_Problem requirements:_ Rewrite every line of the records, swapping "English" for "አማርኛ" and keeping everything else the same.

Extracted records:
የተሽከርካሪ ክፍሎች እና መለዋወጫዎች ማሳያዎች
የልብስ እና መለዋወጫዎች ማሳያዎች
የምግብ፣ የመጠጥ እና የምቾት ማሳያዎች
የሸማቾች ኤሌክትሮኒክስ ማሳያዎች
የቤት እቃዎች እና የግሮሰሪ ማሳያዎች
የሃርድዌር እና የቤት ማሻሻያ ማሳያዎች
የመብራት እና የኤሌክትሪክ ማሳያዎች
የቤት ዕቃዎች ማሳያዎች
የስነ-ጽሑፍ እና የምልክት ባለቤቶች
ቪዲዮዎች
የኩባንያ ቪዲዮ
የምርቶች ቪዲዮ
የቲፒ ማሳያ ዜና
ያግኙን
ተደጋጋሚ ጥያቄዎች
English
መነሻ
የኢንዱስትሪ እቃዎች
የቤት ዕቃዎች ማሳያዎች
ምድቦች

_Your solution:_
የተሽከርካሪ ክፍሎች እና መለዋወጫዎች ማሳያዎች
የልብስ እና መለዋወጫዎች ማሳያዎች
የምግብ፣ የመጠጥ እና የምቾት ማሳያዎች
የሸማቾች ኤሌክትሮኒክስ ማሳያዎች
የቤት እቃዎች እና የግሮሰሪ ማሳያዎች
የሃርድዌር እና የቤት ማሻሻያ ማሳያዎች
የመብራት እና የኤሌክትሪክ ማሳያዎች
የቤት ዕቃዎች ማሳያዎች
የስነ-ጽሑፍ እና የምልክት ባለቤቶች
ቪዲዮዎች
የኩባንያ ቪዲዮ
የምርቶች ቪዲዮ
የቲፒ ማሳያ ዜና
ያግኙን
ተደጋጋሚ ጥያቄዎች
አማርኛ
መነሻ
የኢንዱስትሪ እቃዎች
የቤት ዕቃዎች ማሳያዎች
ምድቦች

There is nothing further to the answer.